Sunday, December 23, 2007

Chihuahuas

My mother has always been fond of little fellows. Every time she had the opportunity to go unnoticed through the neighborhood, she went to chat with the smallest dog I've ever seen. He lived two blocks from our home and spent the afternoon in the front yard watching people pass by and waving his tail. Sometimes his guardian was around, seated in a reclining chair, drinking beer and laughing with friends. Sometimes he was alone, anxiously looking back to the house and asking for company. My mother would stop by and comment about the trivial matters of the day. In occasions she talked about me and about how I was becoming a difficult youngster with a short temper. On my part, I considered the Chihuahua something amusing, delicate and fragile like a toy but he could never command my respect.
I came to be irritated by the attention my mother gave to him. One day, I stopped in my way home and he greeted me with the usual joy. I started boasting about the wild games I played, how I destroyed the sofa and spent a few months in confinement. His face suddenly turned serious. He shaked his head and said in a whisper,
" You are a lucky guy, many other families would have ejected you from home; not to the streets, where you have some chance to survive on your own, but to those prisons where they keep the orphans and rejected. And I tell you, boy, if nobody picks you up in a week, is very likely you will be killed there. They give you some poison and you are dead before you can beg for mercy"
The whole tale made me very upset, no less than the fact that he called me boy.
" Whoever wants to kill me", I replied, "will pay with blood. I am part wolf, can you see it?"
He laughed at that.
" You are no wolf, you are just a mutt. I have pure blood. Everybody who looks at me knows that I am a Chihuahua and knows where my ancestors came from. But whoever looks at you, cannot tell what you are"
I growled, the hair in my back, suddenly upright,
" I can eat your head with one bite, wolf or not"

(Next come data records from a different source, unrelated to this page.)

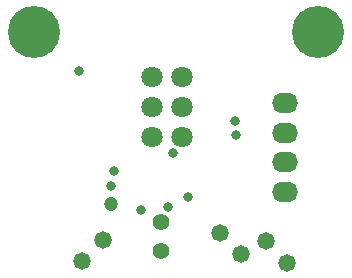
<source format=gbs>
G04 Layer_Color=16711935*
%FSLAX43Y43*%
%MOMM*%
G71*
G01*
G75*
%ADD33C,4.403*%
%ADD34C,1.473*%
%ADD35C,1.403*%
%ADD36C,1.203*%
%ADD37O,2.203X1.703*%
%ADD38C,0.803*%
%ADD39C,1.803*%
D33*
X3000Y20750D02*
D03*
X27000D02*
D03*
D34*
X8810Y3150D02*
D03*
X7014Y1354D02*
D03*
X18704Y3796D02*
D03*
X20500Y2000D02*
D03*
X22579Y3046D02*
D03*
X24375Y1250D02*
D03*
D35*
X13708Y2215D02*
D03*
Y4715D02*
D03*
D36*
X9500Y6250D02*
D03*
D37*
X24250Y14750D02*
D03*
Y12250D02*
D03*
Y9750D02*
D03*
Y7250D02*
D03*
D38*
X6750Y17500D02*
D03*
X9500Y7750D02*
D03*
X9700Y9000D02*
D03*
X20095Y12095D02*
D03*
X14343Y6000D02*
D03*
X12000Y5750D02*
D03*
X16000Y6850D02*
D03*
X20000Y13250D02*
D03*
X14750Y10500D02*
D03*
D39*
X15500Y17000D02*
D03*
X12960Y14460D02*
D03*
Y11920D02*
D03*
X15500D02*
D03*
Y14460D02*
D03*
X12960Y17000D02*
D03*
M02*

</source>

By that time, my mother was between us, trying to cool the situation. Just to be graceful to her, he changed his tone,
"It was not my intention to hurt your feelings", he said," Just to give you a dose of reality, being you so young and impulsive. I am an old soul, my friend. I couldn't help but notice that you are not neutered, and that may be the reason of your behavior. If you want to keep your balls, be gentle. Be like me. I am so small and good natured, that nobody considers me a threat. That's why I am still a man. But start looking around, in the park, on the street, and you'll see the sad reality of our emasculated race. To have power, don't be like a wolf, be like a cockroach. They are not feared but thrive in every house and cannot be eradicated.
Listen to a grown fellow. All those German shepherds around us, are eunuchs. They started just like you, howling in the nights and calling their ancestor, the wolf. Dreaming about gaining the Alfa position in the pack and getting all the ladies."
My ears were down when I returned home. Not a dog but reality has grabbed me by the neck.